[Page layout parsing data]
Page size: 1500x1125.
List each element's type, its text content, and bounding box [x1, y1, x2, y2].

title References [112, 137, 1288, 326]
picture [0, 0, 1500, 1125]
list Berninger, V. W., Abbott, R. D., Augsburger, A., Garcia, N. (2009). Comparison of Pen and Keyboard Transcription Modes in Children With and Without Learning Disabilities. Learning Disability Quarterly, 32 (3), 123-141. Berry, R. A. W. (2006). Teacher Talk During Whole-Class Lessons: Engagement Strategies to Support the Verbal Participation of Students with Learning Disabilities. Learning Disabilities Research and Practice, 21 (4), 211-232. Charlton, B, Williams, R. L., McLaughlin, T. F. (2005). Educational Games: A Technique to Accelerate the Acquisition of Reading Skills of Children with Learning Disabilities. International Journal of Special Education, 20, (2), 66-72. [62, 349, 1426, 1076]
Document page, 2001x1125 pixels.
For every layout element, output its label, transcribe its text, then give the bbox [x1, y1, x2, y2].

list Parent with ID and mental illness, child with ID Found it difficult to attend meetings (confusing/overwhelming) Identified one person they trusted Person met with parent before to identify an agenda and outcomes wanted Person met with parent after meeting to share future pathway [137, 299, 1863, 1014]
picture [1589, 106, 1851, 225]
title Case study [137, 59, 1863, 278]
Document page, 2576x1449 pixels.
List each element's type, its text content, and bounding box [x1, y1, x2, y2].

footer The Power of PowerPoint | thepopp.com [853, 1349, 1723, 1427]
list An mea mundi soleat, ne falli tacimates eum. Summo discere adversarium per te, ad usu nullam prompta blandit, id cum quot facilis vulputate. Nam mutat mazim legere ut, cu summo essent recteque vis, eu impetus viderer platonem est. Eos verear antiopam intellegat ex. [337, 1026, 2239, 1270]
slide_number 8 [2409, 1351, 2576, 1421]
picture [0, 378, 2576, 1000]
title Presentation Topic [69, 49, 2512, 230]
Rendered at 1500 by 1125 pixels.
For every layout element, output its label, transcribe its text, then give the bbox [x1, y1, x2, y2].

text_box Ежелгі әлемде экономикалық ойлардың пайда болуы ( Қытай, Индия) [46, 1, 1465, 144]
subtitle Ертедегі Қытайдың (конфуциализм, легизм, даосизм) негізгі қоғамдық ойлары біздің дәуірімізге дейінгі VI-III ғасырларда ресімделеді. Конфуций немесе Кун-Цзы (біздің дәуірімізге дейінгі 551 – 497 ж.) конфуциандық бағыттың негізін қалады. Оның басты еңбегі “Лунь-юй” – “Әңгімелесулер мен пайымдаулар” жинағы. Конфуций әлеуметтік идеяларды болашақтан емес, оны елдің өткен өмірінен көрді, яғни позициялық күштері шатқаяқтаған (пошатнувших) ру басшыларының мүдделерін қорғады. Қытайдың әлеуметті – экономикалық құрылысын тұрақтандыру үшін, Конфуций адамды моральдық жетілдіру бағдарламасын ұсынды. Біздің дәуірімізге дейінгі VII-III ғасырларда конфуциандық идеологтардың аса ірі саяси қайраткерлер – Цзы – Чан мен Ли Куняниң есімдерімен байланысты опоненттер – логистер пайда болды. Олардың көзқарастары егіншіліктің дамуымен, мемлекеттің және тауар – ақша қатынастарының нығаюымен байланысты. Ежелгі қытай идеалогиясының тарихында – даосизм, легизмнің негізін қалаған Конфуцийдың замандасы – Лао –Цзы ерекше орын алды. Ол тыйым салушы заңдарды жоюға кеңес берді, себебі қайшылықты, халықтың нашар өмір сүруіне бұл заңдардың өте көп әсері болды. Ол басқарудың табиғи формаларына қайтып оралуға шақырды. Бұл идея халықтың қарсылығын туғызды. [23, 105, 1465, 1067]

▶ **What to do**: Go through the entries above and write each one out exactly.

▶ **Result**:
Page size: 1500x1125.
List each element's type, its text content, and bounding box [x1, y1, x2, y2].

title References [112, 137, 1288, 326]
picture [0, 0, 1500, 1125]
list Berninger, V. W., Abbott, R. D., Augsburger, A., Garcia, N. (2009). Comparison of Pen and Keyboard Transcription Modes in Children With and Without Learning Disabilities. Learning Disability Quarterly, 32 (3), 123-141. Berry, R. A. W. (2006). Teacher Talk During Whole-Class Lessons: Engagement Strategies to Support the Verbal Participation of Students with Learning Disabilities. Learning Disabilities Research and Practice, 21 (4), 211-232. Charlton, B, Williams, R. L., McLaughlin, T. F. (2005). Educational Games: A Technique to Accelerate the Acquisition of Reading Skills of Children with Learning Disabilities. International Journal of Special Education, 20, (2), 66-72. [62, 349, 1426, 1076]
Document page, 2001x1125 pixels.
For every layout element, output its label, transcribe its text, then give the bbox [x1, y1, x2, y2].

list Parent with ID and mental illness, child with ID Found it difficult to attend meetings (confusing/overwhelming) Identified one person they trusted Person met with parent before to identify an agenda and outcomes wanted Person met with parent after meeting to share future pathway [137, 299, 1863, 1014]
picture [1589, 106, 1851, 225]
title Case study [137, 59, 1863, 278]
Document page, 2576x1449 pixels.
List each element's type, its text content, and bounding box [x1, y1, x2, y2].

footer The Power of PowerPoint | thepopp.com [853, 1349, 1723, 1427]
list An mea mundi soleat, ne falli tacimates eum. Summo discere adversarium per te, ad usu nullam prompta blandit, id cum quot facilis vulputate. Nam mutat mazim legere ut, cu summo essent recteque vis, eu impetus viderer platonem est. Eos verear antiopam intellegat ex. [337, 1026, 2239, 1270]
slide_number 8 [2409, 1351, 2576, 1421]
picture [0, 378, 2576, 1000]
title Presentation Topic [69, 49, 2512, 230]
Rendered at 1500 by 1125 pixels.
For every layout element, output its label, transcribe its text, then give the bbox [x1, y1, x2, y2].

text_box Ежелгі әлемде экономикалық ойлардың пайда болуы ( Қытай, Индия) [46, 1, 1465, 144]
subtitle Ертедегі Қытайдың (конфуциализм, легизм, даосизм) негізгі қоғамдық ойлары біздің дәуірімізге дейінгі VI-III ғасырларда ресімделеді. Конфуций немесе Кун-Цзы (біздің дәуірімізге дейінгі 551 – 497 ж.) конфуциандық бағыттың негізін қалады. Оның басты еңбегі “Лунь-юй” – “Әңгімелесулер мен пайымдаулар” жинағы. Конфуций әлеуметтік идеяларды болашақтан емес, оны елдің өткен өмірінен көрді, яғни позициялық күштері шатқаяқтаған (пошатнувших) ру басшыларының мүдделерін қорғады. Қытайдың әлеуметті – экономикалық құрылысын тұрақтандыру үшін, Конфуций адамды моральдық жетілдіру бағдарламасын ұсынды. Біздің дәуірімізге дейінгі VII-III ғасырларда конфуциандық идеологтардың аса ірі саяси қайраткерлер – Цзы – Чан мен Ли Куняниң есімдерімен байланысты опоненттер – логистер пайда болды. Олардың көзқарастары егіншіліктің дамуымен, мемлекеттің және тауар – ақша қатынастарының нығаюымен байланысты. Ежелгі қытай идеалогиясының тарихында – даосизм, легизмнің негізін қалаған Конфуцийдың замандасы – Лао –Цзы ерекше орын алды. Ол тыйым салушы заңдарды жоюға кеңес берді, себебі қайшылықты, халықтың нашар өмір сүруіне бұл заңдардың өте көп әсері болды. Ол басқарудың табиғи формаларына қайтып оралуға шақырды. Бұл идея халықтың қарсылығын туғызды. [23, 105, 1465, 1067]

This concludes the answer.